When you float or paste an object into a scene, and you want to kill fringes of color, try this.... select the floated object (command-click on its layer) and click the layer mask button. Gaussian blur the layer mask only (depending on file size, anywhere from .6 to a couple pixels). Then, use levels or curves to fine-tune the mask size; the blurred edges on the mask are just varying levels of gray... adjusting those levels will close or open the mask, while leaving the edges as soft as you'd like.

When you paint a repair into a scene, try adding a little noise if it looks too clean. Kai power tools used to include "Hue protected Noise", the greatest OS9 photoshop filter ever to disappear for OSx.

If you have to add a realistic shadow under an object, paint the shadow in quick mask with fairly hard edges; then use motion blur to start softening. Many shadows have several subtle but distinct edges... motion blur can give this look, depending on the angle set. Then soften things a bit with gaussian blur.
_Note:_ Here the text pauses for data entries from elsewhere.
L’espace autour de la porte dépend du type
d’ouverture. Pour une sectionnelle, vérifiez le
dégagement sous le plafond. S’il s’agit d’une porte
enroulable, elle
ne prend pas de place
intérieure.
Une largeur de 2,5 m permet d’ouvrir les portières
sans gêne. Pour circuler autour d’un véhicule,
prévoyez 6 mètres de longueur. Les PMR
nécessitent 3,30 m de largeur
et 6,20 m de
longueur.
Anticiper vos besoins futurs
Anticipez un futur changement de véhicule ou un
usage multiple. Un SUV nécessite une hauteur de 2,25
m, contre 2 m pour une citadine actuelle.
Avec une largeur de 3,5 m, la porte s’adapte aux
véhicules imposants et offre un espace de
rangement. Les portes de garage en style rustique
When you need a groovy abstract background, copy a tiny piece of hair, sky, grass, whatever from another photo and enlarge the crap out of it. Twist it, warp it, use the Wave filter, blur it, curve it, hue-saturation it. Choose a chunk of that and enlarge even more. Blur the daylights out of it to kill the pixelation. I once did an ad that was all over town, in print and billboards... the grungy funky background was my daughter's hair and part of her ear (well, it was once, and it was fun to point out to her).